Herm. Allons, sois bon enfant ; raconte-m’en quelques-unes pour passer le temps. Je t’ai entendu parler vaguement d’un événement qui est arrivé quelque part par ici, dans le voisinage de cette même tour.

Man. Je me la rappelle, cette nuit-là ! C’était l’heure du crépuscule, comme qui dirait maintenant ; c’était une soirée comme celle-ci : — un nuage rougeâtre couronnait la cime de l’Eigher, pareil à celui que nous y voyons en ce moment ; — ils se ressemblent tellement, que peut-être est-ce le même. Le vent était faible et orageux, et la lune, qui se levait, commençait à faire briller la neige des montagnes. Le comte Manfred était, comme maintenant, renfermé dans sa tour. Ce qu’il y faisait, c’est ce que nous ignorons. Il n’avait avec lui que celle qui était la seule compagne de ses rêveries et de ses veilles, — la seule de toutes les choses vivantes de la terre qu’il parût aimer, comme en effet les liens du sang lui en faisaient un devoir : Astarté. C’était sa… — Chut ! qui va là ? (Entre l’abbé de Saint-Maurice.)

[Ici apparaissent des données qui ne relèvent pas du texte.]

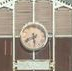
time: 5:40
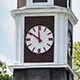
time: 11:50
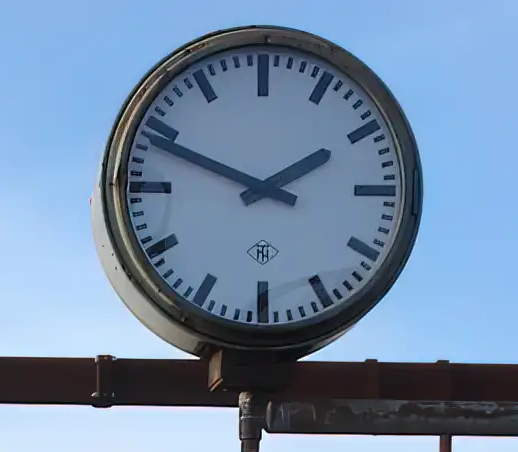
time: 1:48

L’abbé. Où est votre maître ?

Herm. Là-bas, dans la tour.

L’abbé. J’ai besoin de lui parler.

Man. C’est impossible… Il est seul, et ne peut recevoir personne en ce moment.

L’abbé. Je prends sur moi la responsabilité de ma faute, si c’en est une ; mais il faut que je le voie.

Herm. Vous l’avez déjà vu ce soir.

L’abbé. Herman, je te l’ordonne, frappe, et annonce au comte mon approche.

Herm. Nous n’osons pas.

L’abbé. Je vais donc m’annoncer moi-même.

Man. Mon révérend père, arrêtez ! — arrêtez, je vous prie !

L’abbé. Pourquoi ?

Man. Venez par ici, je vous en dirai davantage.